Sedangkan faktor dari lingkungan adalah lantai yang licin, jalan yang
tidak rata, pencahayaan yang kurang, dan tidak adanya handraill pada tangga.
Jika lansia mengalami jatuh tentu akan menimbulkan masalah baru dan
berdampak pada kesehatan lansia. Akibat dari jatuh adalah terjadi cidera
kepala, cidera jaringan lunak dan fraktur. Komplikasi dari fraktur jika tidak
ditangani dengan tepat adalah timbulnya dekubitus akibat tirah baring yang
berkepanjangan, perdarahan, trombosis vena dalam, emboli paru, infeksi
pneumonia atau infeksi saluran kencing akibat tirah baring lama,gangguan
nutrisi, dan sebagainya (Ariawan, Kuswardhani, & Aryana, 2010).
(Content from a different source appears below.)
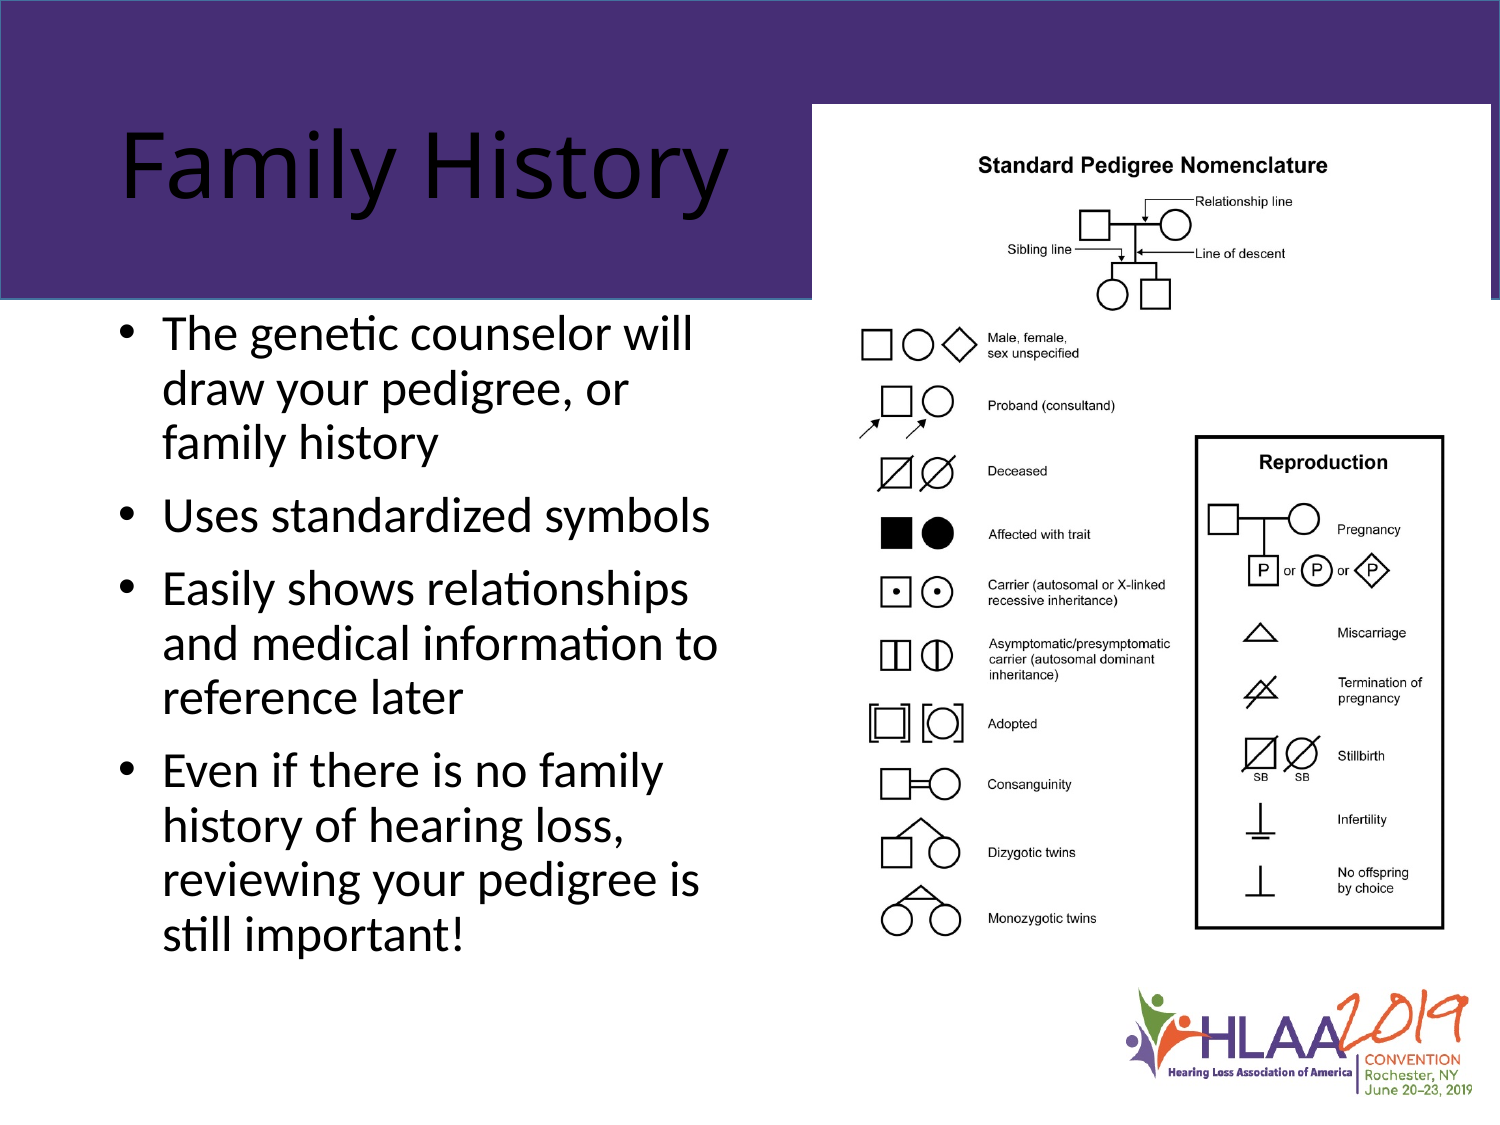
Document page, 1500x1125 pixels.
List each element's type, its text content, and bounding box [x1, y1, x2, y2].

picture [1126, 987, 1472, 1097]
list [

Berdasarkan data dari pusat informasi kesehatan Republik Indonesia
tentang lansia pada tahun 2013 tentang penyakit ke dua terbanyak pada lansia
adalah atritis dengan presentasi 5,2%, diikuti penyakit terbanyak berikutnya
ialah stroke dengan presentasi 33% dan gagal jantung sebanyak 0,7%
berdasarkan data dari penyakit yang diderita lansia dapat menyebabkan
gangguan kemampuan pada lansia untuk berdiri atau bergerak sehingga
membuat lansia rentang mengalami jatuh.
Berdasarkan data di Panti Sosial Tresna Werdha Minaula Kendari,
yaitu jumlah lansia sebesar 93 orang, dengan klasifikasi jenis kelamin laki-laki
sebanyak 44 orang dan perempuan 49 orang. Sedangkan data menurut petugas
poliklinik Panti Sosial Tresna Werdha Minaula Kendari, menjelaskan bahwa 5
penyakit dominan yang dialami oleh lansia berdasarkan urutan yaitu
diantaranya : Osteoarthritis (Reumatik), Hipertensi, Stroke, Dermatitis, dan
Gastritis dimana penyakit tersebut berpotensi menyebabkan resiko jatuh pada
lansia dan untuk jumlah kematian lansia dari tahun 2015 hingga Januari 2016
berjumlah 2 orang. (Februari, 2016)
Berdasarkan data survey awal dengan menggunakan metode Berg
yang dilakukan oleh peneliti pada tanggal 9 maret 2016 kepada 10 orang
lansia didapatkan hasil bahwa 7 orang beresiko jatuh dengan rincian ialah 2
orang diantara mereka harus memakai kursi roda, dan 5 diantara mereka yang
berjalan perlu memerlukan/membutuhkan bantuan dan hanya 3 orang yang
mandiri/independent . Berdasarkan hal tersebut maka perlu perhatian dan
sangat penting untuk mengidentifikasi resiko jatuh pada lansia sehingga
berdasarkan hasil penelitian ini nantinya akan dilakukan berbagai upaya untuk
pencegahan jatuh pada lansia.
Berdasarkan data diatas, maka penulis tertarik untuk melakukan
penelitian dengan mengangkat judul “Identifikasi Resiko Jatuh pada Lansia di
Panti Sosial Tresna Werdha Minaula Kota Kendari”, dengan salah satu
intervensi atau karya inovasi memberikan latihan keseimbangan Berg.
B. Rumusan Masalah
Berdasarkan uraian diatas rumusan masalah dalam penelitian ini
adalah “Identifikasi Resiko Jatuh pada Lansia di Panti Posial Tresna Merdha
Kota Kendari ?”.
C. Tujuan Penelitian
1. Tujuan Umum
Mengidentifikasi resiko jatuh pada lansia di Panti Sosial Tresna Merdha
Kota Kendari
2. Tujuan Khusus
a. Untuk mengidentifikasi gangguan keseimbangan pada lansia di
PSTW Minaula Kota Kendari .
b. Untuk mengidentifikasi kesulitan berjalan pada lansia di PSTW
Minaula Kota Kendari.
D. Manfaat Penelitian
1. Bagi Petugas Kesehatan/Isntansi Terkait
Sebagai bahan masukan untuk pengambilan kebijakan kepada panti
sosial tresna werdha minaula kota kendari dalam rangka mencegah
terjadinya angka kejadian jatuh pada lansia.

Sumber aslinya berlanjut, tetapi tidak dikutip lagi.